**Exercise**
Examine the entries and show every line in which the word "that" is found.

*** Data provided ***

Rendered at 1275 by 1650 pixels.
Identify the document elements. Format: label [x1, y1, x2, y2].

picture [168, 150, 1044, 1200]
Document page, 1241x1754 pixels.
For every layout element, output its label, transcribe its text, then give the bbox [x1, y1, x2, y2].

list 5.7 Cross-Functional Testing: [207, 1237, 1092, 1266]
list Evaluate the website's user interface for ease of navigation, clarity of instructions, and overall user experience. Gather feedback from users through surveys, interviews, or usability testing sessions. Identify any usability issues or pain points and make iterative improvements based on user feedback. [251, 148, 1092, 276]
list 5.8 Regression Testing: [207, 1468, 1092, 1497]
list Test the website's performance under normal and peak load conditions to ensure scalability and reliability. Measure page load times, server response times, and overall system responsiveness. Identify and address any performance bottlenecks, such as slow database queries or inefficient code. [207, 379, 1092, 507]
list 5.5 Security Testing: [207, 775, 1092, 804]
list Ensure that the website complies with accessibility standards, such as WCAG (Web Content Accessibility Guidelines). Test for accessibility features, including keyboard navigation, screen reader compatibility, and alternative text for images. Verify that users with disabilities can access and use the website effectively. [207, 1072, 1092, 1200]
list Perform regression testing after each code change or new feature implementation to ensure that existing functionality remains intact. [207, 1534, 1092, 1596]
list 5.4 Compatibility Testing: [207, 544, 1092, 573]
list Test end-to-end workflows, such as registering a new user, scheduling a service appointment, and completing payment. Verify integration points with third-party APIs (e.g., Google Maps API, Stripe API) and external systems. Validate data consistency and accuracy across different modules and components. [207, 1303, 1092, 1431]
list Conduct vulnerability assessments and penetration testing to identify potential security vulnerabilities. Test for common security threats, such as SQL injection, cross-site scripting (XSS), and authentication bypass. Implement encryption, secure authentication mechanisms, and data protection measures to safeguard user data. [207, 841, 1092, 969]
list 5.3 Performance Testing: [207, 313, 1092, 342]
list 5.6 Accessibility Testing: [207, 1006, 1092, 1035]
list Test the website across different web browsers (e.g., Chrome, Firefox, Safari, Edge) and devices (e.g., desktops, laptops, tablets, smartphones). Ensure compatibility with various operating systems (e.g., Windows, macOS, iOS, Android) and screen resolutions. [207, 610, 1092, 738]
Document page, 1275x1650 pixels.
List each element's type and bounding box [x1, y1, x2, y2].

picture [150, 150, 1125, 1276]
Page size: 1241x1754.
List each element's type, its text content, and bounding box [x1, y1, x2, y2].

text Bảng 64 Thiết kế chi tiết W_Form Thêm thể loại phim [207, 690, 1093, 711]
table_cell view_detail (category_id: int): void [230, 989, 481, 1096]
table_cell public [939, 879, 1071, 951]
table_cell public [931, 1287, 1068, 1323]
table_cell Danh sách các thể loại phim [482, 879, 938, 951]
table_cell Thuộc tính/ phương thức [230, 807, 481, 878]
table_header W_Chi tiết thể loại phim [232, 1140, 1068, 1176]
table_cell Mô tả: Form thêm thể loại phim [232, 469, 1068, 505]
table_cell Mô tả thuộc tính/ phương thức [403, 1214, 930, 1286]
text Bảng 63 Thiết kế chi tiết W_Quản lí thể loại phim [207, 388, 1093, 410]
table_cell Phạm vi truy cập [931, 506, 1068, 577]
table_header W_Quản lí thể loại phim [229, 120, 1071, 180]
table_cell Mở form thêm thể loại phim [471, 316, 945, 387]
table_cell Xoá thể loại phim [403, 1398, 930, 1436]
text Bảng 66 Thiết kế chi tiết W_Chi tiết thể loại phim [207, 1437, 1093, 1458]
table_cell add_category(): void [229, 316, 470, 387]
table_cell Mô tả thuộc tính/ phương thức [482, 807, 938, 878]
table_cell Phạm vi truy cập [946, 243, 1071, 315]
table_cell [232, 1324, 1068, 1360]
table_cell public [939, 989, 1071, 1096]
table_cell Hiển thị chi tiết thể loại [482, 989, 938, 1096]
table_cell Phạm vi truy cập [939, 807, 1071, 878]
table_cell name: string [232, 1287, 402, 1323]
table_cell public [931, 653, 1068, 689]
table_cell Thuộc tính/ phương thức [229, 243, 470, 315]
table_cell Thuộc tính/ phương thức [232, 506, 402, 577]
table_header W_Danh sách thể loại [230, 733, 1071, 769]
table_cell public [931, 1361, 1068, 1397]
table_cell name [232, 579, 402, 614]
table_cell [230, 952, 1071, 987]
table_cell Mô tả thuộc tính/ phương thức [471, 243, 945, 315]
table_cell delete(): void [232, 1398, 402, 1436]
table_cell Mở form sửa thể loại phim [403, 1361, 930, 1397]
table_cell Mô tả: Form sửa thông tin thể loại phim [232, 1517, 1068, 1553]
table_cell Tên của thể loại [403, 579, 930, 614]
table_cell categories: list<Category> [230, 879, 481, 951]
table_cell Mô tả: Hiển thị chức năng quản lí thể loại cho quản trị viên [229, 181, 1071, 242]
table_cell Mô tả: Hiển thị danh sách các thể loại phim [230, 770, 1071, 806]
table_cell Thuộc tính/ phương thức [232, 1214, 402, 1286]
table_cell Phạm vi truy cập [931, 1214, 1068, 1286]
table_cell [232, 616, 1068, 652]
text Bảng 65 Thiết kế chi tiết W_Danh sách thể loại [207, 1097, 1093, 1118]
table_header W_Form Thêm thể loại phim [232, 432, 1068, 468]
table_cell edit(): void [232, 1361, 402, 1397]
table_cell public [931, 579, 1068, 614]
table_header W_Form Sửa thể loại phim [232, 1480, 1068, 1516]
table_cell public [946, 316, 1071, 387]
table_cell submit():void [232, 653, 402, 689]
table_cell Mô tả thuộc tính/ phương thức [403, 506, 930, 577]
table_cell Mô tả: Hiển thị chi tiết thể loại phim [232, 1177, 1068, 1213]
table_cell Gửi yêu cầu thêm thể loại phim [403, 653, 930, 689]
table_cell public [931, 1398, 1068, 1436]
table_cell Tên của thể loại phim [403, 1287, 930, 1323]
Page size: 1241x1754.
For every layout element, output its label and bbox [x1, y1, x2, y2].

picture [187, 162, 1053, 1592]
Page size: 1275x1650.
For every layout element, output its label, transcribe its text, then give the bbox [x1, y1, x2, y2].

***

**Output**
list Ensure that the website complies with accessibility standards, such as WCAG (Web Content Accessibility Guidelines). Test for accessibility features, including keyboard navigation, screen reader compatibility, and alternative text for images. Verify that users with disabilities can access and use the website effectively. [207, 1072, 1092, 1200]
list Perform regression testing after each code change or new feature implementation to ensure that existing functionality remains intact. [207, 1534, 1092, 1596]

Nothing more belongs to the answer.